LISTED RECORDS:

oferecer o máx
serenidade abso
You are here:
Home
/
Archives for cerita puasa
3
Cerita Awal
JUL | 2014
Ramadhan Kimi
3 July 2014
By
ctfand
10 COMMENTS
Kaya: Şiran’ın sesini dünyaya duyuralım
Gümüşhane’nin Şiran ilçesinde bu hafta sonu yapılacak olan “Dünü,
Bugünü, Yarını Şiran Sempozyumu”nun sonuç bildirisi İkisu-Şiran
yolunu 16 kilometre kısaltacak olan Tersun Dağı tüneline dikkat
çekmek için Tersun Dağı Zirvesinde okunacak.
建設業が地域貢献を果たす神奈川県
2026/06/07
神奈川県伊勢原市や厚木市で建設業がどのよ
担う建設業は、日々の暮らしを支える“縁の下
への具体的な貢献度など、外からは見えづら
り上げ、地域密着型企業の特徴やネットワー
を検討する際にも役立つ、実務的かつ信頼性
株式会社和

==

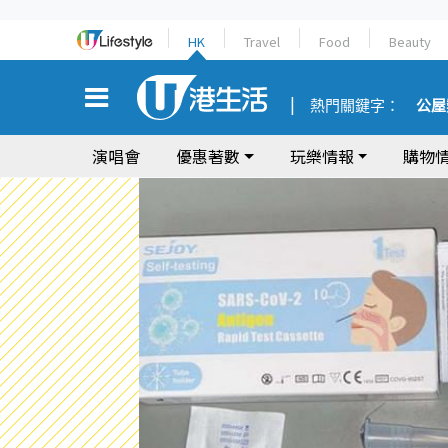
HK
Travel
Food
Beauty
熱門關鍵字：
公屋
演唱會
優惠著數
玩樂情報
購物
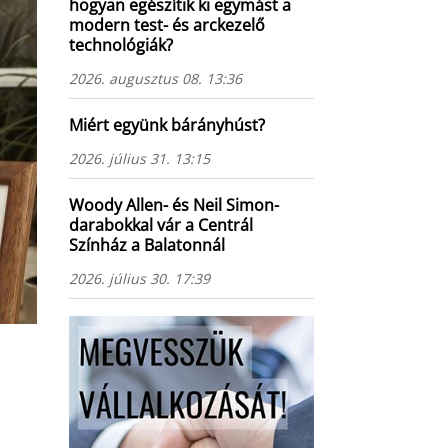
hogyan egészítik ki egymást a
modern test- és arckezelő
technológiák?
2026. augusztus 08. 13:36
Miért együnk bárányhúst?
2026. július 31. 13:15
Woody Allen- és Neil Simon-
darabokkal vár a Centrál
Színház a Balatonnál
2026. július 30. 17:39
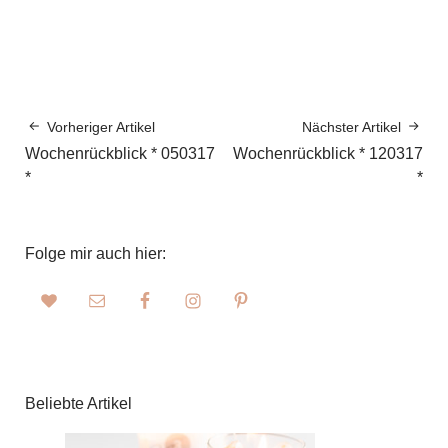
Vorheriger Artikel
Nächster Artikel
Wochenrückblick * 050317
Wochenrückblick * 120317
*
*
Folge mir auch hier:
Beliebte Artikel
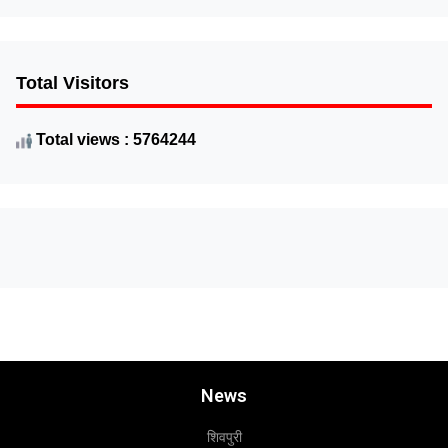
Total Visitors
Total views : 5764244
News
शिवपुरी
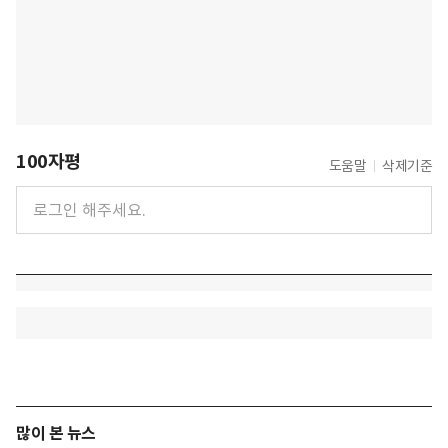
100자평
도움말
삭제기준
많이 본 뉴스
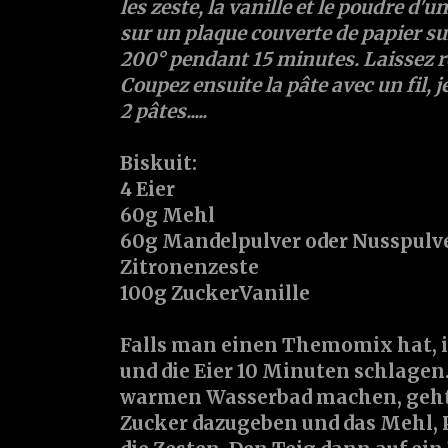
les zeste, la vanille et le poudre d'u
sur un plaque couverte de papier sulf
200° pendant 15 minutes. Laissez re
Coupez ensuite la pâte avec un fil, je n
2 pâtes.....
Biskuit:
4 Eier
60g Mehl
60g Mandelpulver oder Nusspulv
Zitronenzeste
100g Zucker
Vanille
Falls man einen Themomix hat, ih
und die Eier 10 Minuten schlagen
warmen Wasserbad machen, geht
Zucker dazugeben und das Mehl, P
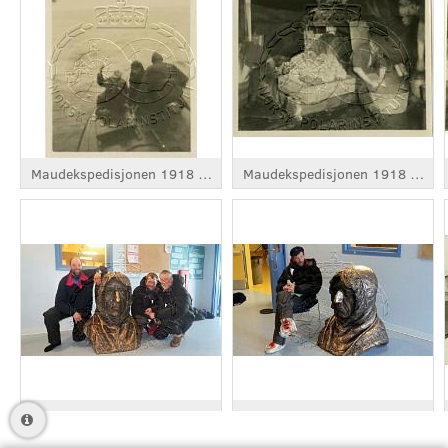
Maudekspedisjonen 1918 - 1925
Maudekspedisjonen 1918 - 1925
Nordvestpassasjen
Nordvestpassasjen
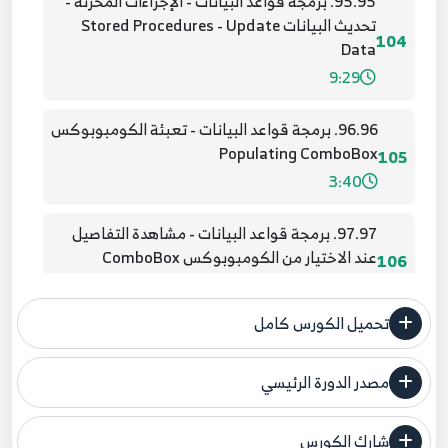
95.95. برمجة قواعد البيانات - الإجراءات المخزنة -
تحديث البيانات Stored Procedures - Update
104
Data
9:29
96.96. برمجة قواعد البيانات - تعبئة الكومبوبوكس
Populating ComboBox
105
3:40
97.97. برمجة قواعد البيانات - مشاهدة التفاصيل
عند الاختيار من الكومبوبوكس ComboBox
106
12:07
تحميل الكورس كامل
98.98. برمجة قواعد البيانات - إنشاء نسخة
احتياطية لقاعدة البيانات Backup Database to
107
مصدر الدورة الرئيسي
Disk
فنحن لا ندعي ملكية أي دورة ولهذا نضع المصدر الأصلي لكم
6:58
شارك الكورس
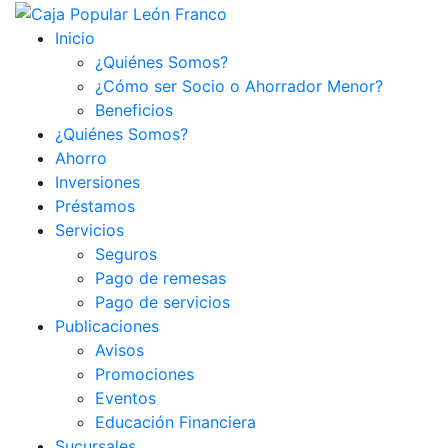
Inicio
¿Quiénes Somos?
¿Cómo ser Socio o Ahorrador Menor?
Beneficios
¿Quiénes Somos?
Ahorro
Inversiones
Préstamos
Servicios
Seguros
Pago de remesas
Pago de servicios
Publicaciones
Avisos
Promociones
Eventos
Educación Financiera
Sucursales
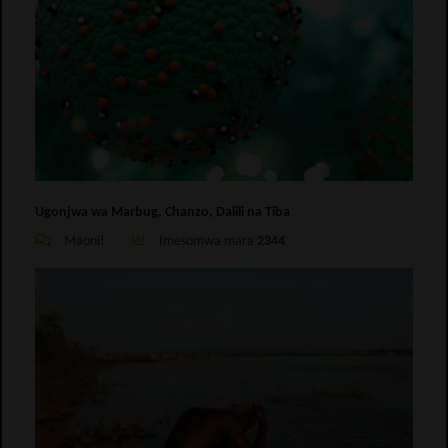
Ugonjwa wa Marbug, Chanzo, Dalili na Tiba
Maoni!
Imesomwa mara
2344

TASK TO COMPLETE: Reproduce the lines of the items between the line holding "oferecer o máx" and the line holding "への具体的な貢献度など、外からは見えづら", inclusive, with every character unchanged.

YOUR RESPONSE:
oferecer o máx
serenidade abso
You are here:
Home
/
Archives for cerita puasa
3
Cerita Awal
JUL | 2014
Ramadhan Kimi
3 July 2014
By
ctfand
10 COMMENTS
Kaya: Şiran’ın sesini dünyaya duyuralım
Gümüşhane’nin Şiran ilçesinde bu hafta sonu yapılacak olan “Dünü,
Bugünü, Yarını Şiran Sempozyumu”nun sonuç bildirisi İkisu-Şiran
yolunu 16 kilometre kısaltacak olan Tersun Dağı tüneline dikkat
çekmek için Tersun Dağı Zirvesinde okunacak.
建設業が地域貢献を果たす神奈川県
2026/06/07
神奈川県伊勢原市や厚木市で建設業がどのよ
担う建設業は、日々の暮らしを支える“縁の下
への具体的な貢献度など、外からは見えづら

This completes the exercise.